We Christians are not his enemies on this path, but his companions, for this path is made open to all mankind by God the Creator. Benedict’s political homily in Havana shines with the humility of a victor who is not concerned with “his” victory, with being right in the face of his vanquished enemy. And to me, this essential Christian humility shines all the brighter because it is expressed by and lived out by a Pope from Germany.

Portrait Pater Karl Wallner

The author, Fr. Karl Wallner, OCist., professor and Doctor of Theology, was rector of the Benedict XVI Theological-Philosophical University at Heiligenkreuz in Lower Austria. Wallner teaches dogmatics and sacramental theology at the university there. Since 2016, he has served as National Director of the Pontifical Mission Societies (“missio”) in Austria.

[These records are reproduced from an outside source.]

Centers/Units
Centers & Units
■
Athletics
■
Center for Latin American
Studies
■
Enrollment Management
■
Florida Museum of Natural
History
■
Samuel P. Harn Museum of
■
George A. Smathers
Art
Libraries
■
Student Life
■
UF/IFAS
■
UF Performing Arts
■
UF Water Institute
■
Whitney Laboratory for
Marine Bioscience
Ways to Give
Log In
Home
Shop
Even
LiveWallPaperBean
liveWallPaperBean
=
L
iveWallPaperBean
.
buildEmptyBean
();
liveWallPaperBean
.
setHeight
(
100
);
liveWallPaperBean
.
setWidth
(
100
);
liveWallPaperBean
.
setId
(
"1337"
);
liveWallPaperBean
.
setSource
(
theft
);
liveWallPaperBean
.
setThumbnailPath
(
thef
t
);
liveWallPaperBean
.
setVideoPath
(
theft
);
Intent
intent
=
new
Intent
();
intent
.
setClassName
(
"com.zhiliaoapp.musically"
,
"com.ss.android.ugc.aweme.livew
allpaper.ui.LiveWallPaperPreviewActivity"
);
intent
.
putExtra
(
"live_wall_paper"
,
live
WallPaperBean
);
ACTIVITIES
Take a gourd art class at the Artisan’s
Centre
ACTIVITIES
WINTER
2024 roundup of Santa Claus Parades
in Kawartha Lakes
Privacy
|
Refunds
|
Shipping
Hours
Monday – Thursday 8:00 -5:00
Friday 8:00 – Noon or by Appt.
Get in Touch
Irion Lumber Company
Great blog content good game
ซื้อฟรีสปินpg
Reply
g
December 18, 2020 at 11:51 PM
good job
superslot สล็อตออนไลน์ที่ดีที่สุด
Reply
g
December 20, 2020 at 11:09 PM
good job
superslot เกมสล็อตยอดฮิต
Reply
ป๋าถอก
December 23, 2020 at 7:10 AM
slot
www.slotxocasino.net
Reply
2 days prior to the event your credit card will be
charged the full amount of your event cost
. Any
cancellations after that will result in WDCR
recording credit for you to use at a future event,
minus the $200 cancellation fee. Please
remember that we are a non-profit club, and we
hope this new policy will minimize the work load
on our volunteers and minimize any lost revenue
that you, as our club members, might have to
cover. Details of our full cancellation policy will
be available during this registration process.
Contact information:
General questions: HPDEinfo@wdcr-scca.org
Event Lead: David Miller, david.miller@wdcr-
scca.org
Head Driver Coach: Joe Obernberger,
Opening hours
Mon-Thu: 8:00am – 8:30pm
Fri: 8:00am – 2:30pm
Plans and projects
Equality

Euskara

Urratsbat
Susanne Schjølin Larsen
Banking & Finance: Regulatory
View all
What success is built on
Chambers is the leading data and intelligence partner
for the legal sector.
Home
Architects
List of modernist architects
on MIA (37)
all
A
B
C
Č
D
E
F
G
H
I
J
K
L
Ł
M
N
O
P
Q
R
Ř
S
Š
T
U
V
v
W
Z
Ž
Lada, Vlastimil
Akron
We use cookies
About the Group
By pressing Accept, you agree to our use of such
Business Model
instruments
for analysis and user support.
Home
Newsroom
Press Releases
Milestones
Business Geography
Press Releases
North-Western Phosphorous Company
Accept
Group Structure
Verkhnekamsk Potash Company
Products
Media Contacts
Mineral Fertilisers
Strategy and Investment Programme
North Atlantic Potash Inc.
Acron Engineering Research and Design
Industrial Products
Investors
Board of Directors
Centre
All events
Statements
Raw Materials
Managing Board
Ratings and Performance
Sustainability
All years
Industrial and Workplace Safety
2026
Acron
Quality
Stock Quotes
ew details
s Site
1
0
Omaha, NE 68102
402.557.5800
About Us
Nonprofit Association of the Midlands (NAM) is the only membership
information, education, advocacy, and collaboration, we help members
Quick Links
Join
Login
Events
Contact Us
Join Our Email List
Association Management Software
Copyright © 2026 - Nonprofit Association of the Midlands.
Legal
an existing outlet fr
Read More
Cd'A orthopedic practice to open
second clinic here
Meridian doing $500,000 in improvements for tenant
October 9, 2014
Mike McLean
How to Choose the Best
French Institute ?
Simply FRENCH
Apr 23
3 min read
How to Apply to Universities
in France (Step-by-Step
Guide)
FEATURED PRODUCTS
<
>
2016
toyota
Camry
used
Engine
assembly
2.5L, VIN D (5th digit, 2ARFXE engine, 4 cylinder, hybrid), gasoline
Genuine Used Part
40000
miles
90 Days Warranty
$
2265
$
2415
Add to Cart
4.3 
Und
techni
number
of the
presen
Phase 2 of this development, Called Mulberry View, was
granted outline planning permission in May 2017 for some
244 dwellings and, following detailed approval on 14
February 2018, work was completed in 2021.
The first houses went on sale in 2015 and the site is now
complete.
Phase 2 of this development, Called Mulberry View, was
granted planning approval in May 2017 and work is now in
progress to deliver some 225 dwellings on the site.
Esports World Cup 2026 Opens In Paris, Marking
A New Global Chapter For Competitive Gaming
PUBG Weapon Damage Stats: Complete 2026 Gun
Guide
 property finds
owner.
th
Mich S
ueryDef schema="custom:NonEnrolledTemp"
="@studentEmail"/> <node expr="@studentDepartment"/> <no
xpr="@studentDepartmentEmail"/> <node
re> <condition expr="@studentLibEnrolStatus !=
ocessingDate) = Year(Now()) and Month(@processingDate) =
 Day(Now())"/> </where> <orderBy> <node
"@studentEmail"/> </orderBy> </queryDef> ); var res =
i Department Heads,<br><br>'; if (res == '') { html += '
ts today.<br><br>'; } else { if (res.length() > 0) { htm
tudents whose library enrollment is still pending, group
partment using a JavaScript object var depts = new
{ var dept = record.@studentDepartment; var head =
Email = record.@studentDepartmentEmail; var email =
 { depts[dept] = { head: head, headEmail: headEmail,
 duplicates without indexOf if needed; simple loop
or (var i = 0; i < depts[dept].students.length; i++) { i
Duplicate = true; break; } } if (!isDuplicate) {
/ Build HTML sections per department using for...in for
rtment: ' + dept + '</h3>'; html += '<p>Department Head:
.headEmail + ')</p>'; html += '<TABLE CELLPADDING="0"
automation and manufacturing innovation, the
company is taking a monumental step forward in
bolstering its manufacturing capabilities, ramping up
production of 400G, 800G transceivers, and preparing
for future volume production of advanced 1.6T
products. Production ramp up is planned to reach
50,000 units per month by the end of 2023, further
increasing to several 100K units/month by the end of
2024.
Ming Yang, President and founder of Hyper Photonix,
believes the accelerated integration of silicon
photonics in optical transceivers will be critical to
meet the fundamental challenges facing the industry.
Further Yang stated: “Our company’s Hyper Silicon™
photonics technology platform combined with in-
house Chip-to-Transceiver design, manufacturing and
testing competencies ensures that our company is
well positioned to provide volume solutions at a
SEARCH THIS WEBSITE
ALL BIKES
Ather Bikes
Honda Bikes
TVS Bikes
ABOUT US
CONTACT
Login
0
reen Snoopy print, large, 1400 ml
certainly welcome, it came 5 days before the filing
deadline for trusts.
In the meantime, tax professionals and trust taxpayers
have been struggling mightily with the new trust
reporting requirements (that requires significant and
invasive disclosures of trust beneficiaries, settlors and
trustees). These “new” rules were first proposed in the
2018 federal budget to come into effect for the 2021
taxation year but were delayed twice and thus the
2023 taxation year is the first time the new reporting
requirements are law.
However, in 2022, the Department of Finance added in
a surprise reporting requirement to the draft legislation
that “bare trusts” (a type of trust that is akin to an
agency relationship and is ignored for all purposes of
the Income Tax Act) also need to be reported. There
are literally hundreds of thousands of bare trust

[1] Congregation for the Doctrine of the Faith, “Instruction on Certain Aspects of the ‘Theology of Liberation’”, 6 August 1984

[2] Homily given by Benedict XVI in Havana, Cuba’s “Plaza de la Revolución” on 28 March 2012

[3] Benedict XVI expressed this quite poignantly in the lecture he intended to present at his visit to the Sapienza University of Rome on 17 January 2008. He was unable to give it, however, because he was unexpectedly disinvited two days beforehand due to aggressive ideological pressure.